1939, New York. Im Zentrum der neuen amerikanischen Ausstellung steht die Zukunft. Der große Protagonist ist das Fernsehen (Foto), das zum ersten Mal einem breiten Publikum gezeigt wird. Ein Auftritt in der Fleisch-und-Blut-Version von Superman, einem im Jahr zuvor geborenen Comic, ist zu sehen, während sich die Besucher unauffällig auf den Rolltreppen bewegen, die von Westinghouse hergestellt werden. Der Krieg ist nahe, aber Amerika schaut weg.

1958, Brüssel. Die Expo der Neuzeit beherbergt die IBM, die den 305 Ramac (Foto) präsentiert: einen Computer, der doppelt so groß wie ein Kühlschrank ist und in der Lage ist, historische Fragen in verschiedenen Sprachen zu beantworten.

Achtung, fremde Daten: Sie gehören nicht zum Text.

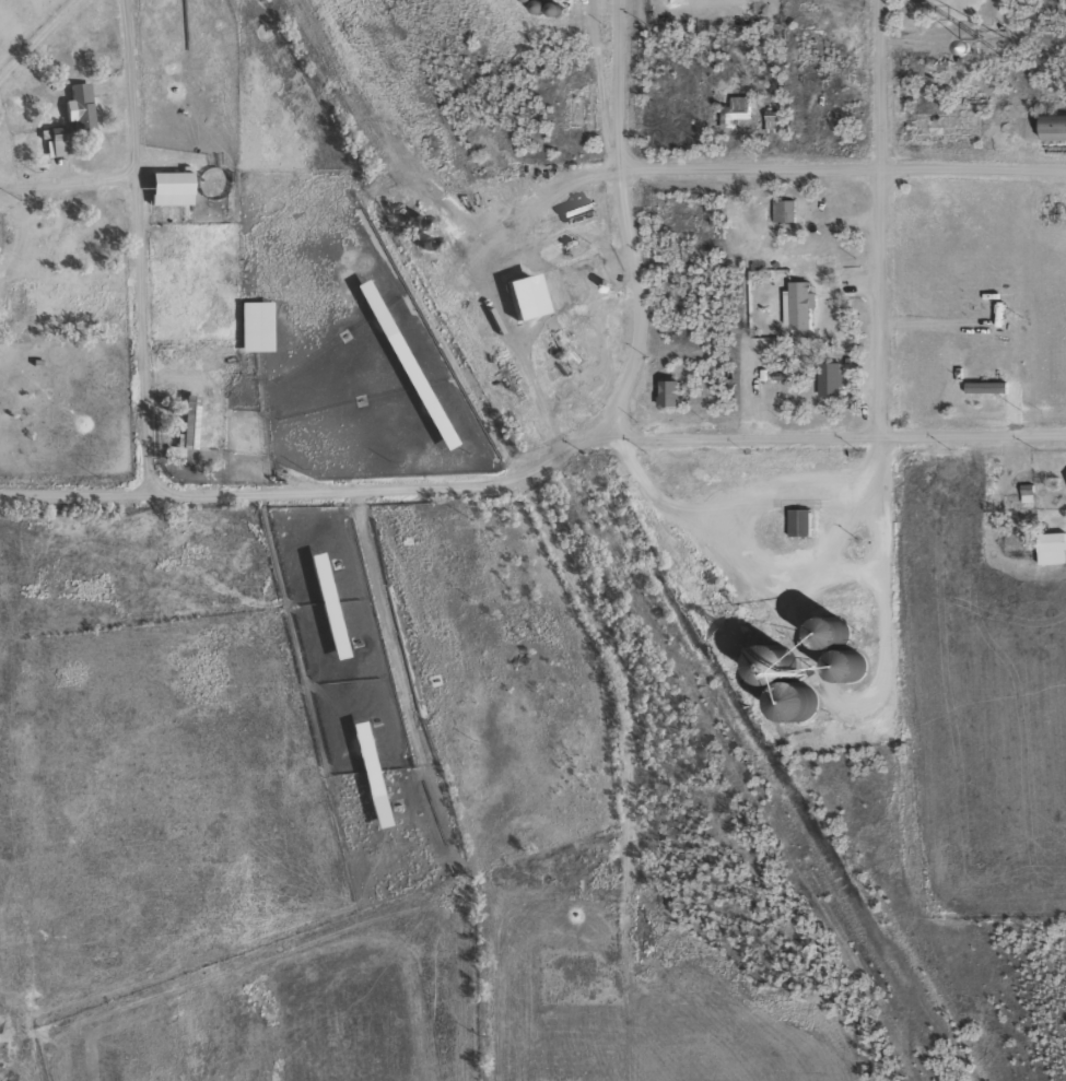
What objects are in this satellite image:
building: (1027, 14)
water tower: (1026, 17)
building: (88, 105)
building: (737, 108)
building: (776, 113)
building: (1057, 119)
building: (766, 121)
building: (55, 142)
road: (842, 170)
building: (178, 186)
building: (791, 207)
building: (778, 210)
road: (874, 218)
road: (622, 219)
building: (566, 244)
building: (84, 246)
road: (140, 248)
building: (534, 293)
building: (806, 300)
building: (792, 305)
building: (262, 324)
building: (413, 361)
building: (833, 371)
building: (824, 379)
building: (990, 386)
building: (674, 389)
building: (663, 393)
building: (185, 423)
building: (197, 423)
road: (730, 435)
road: (969, 436)
road: (547, 460)
road: (488, 483)
building: (1022, 493)
road: (234, 495)
building: (800, 521)
railway: (602, 541)
building: (1053, 546)
road: (382, 604)
building: (846, 617)
silo: (846, 617)
building: (829, 632)
building: (791, 649)
silo: (791, 649)
building: (864, 651)
silo: (864, 651)
building: (767, 664)
building: (841, 669)
building: (813, 689)
silo: (813, 689)

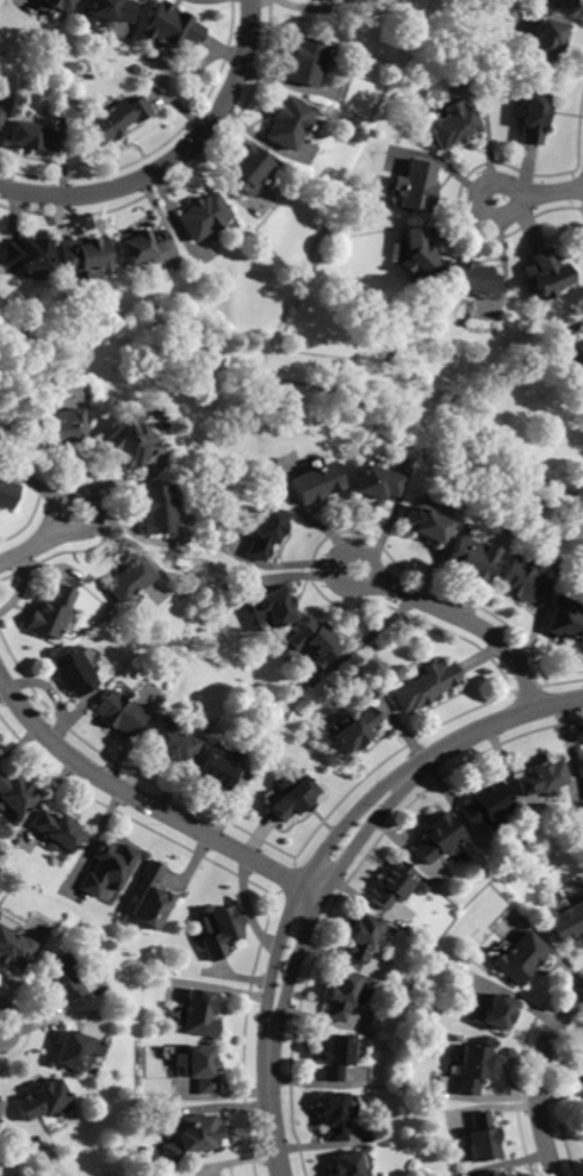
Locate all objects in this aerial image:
building: (322, 0)
building: (324, 0)
building: (562, 3)
building: (61, 4)
building: (110, 11)
building: (170, 27)
building: (549, 39)
building: (304, 61)
building: (1, 114)
building: (533, 118)
building: (114, 120)
building: (287, 122)
building: (455, 126)
building: (33, 137)
road: (174, 158)
building: (248, 170)
building: (416, 186)
road: (539, 193)
building: (203, 216)
building: (141, 246)
building: (420, 254)
building: (26, 257)
building: (87, 258)
building: (546, 273)
building: (476, 280)
building: (579, 344)
building: (62, 428)
building: (129, 443)
building: (315, 482)
building: (374, 482)
building: (7, 494)
building: (156, 509)
building: (423, 524)
building: (266, 532)
road: (41, 541)
building: (469, 556)
building: (128, 580)
building: (521, 582)
building: (275, 606)
building: (50, 612)
road: (463, 617)
building: (565, 622)
building: (315, 641)
building: (71, 672)
building: (425, 685)
building: (120, 713)
building: (353, 729)
building: (171, 745)
building: (582, 768)
building: (214, 771)
building: (542, 780)
building: (15, 795)
road: (142, 800)
building: (292, 800)
building: (486, 805)
building: (58, 831)
building: (438, 839)
building: (109, 868)
road: (326, 869)
building: (393, 885)
building: (423, 889)
building: (148, 897)
building: (568, 923)
building: (218, 932)
building: (363, 938)
building: (14, 949)
building: (521, 958)
building: (62, 978)
building: (342, 996)
building: (499, 1012)
building: (201, 1014)
building: (72, 1051)
building: (337, 1057)
building: (198, 1068)
building: (474, 1069)
road: (540, 1080)
building: (45, 1101)
building: (0, 1104)
building: (335, 1116)
building: (481, 1138)
building: (190, 1139)
building: (348, 1165)
building: (490, 1174)

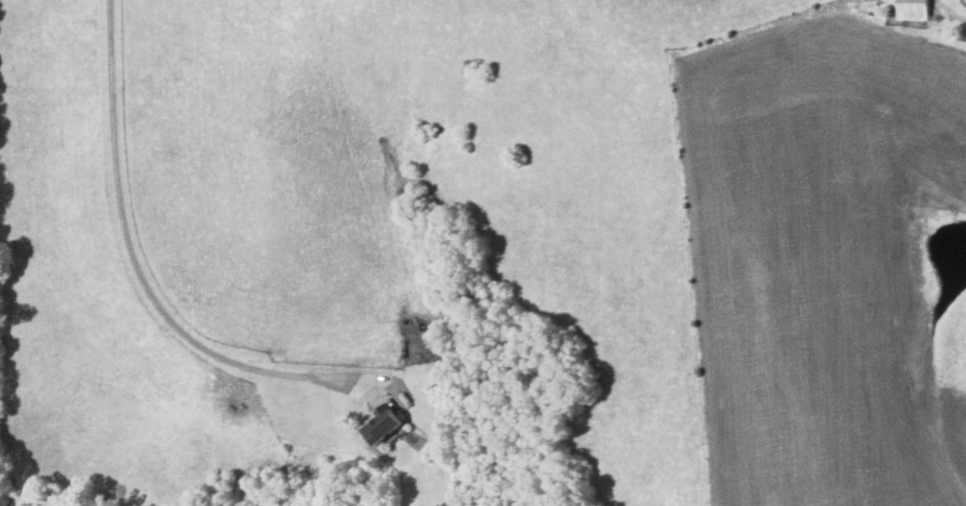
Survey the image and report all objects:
building: (914, 10)
road: (955, 19)
road: (189, 332)
building: (379, 423)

Es ist der erste Computer mit einer Festplatte.

1962, Seattle (USA). Zu diesem Anlass wird die Space Needle (Foto) hergestellt, der Turm, der einer fliegenden Untertasse ähnelt, in voller Harmonie mit dem futuristischen Stil der Expo. In der Pavillon-Welt von morgen können Besucher einen Science-Fiction-Eindruck davon bekommen, was sie in Zukunft erwartet, zwischen einem Vorfahren des Fax und dem Weltraumzeitalter. Eröffnung der Ausstellung ist Präsident John Fitzgerald Kennedy, der jedoch nicht an der Schließung teilnehmen kann, da er in die Kubakrise verwickelt ist.

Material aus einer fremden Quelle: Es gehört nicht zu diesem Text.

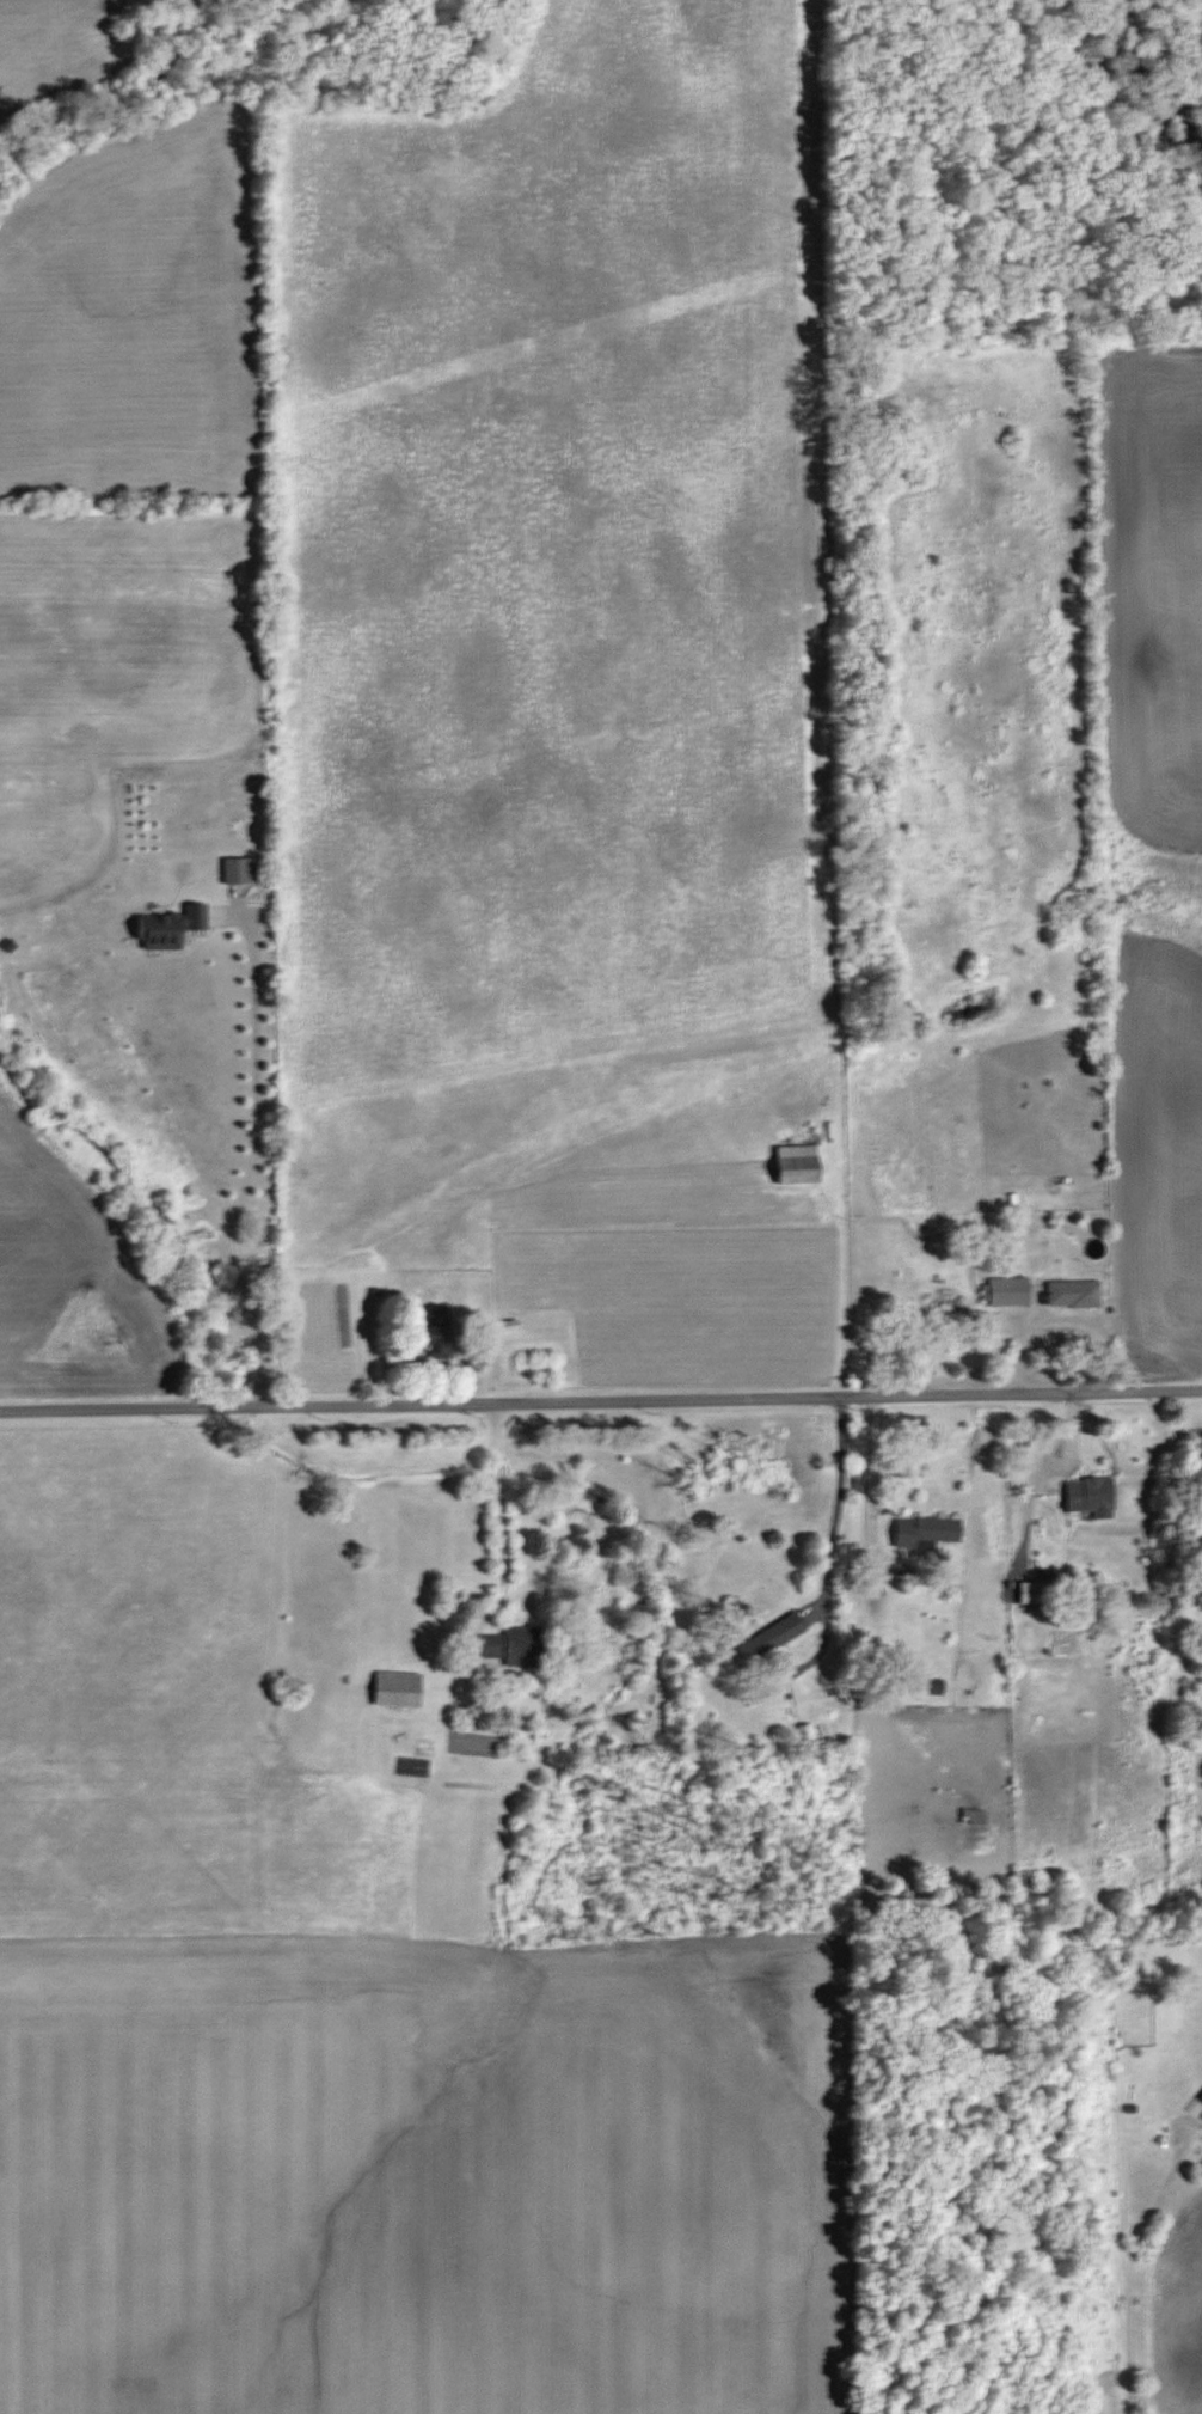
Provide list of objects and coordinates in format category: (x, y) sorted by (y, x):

1967, Montreal. Ein ganzer Pavillon ist dem Telefon gewidmet: Das Picturephone, ein von AT & T hergestelltes Schwarz-Weiß-Bildtelefon, wird in der Vorschau angezeigt. Drei Jahre später wird es scheitern.

1970, Osaka (Japan). Die aufgehende Sonne will über die Zukunft sprechen und zeigt dies mit einer Wundershow, in der der erste Imax-Bildschirm und ein Handy-Prototyp vorgestellt werden. Vom mysteriösen Osten zum Hightech-Osten ist das Tempo kurz.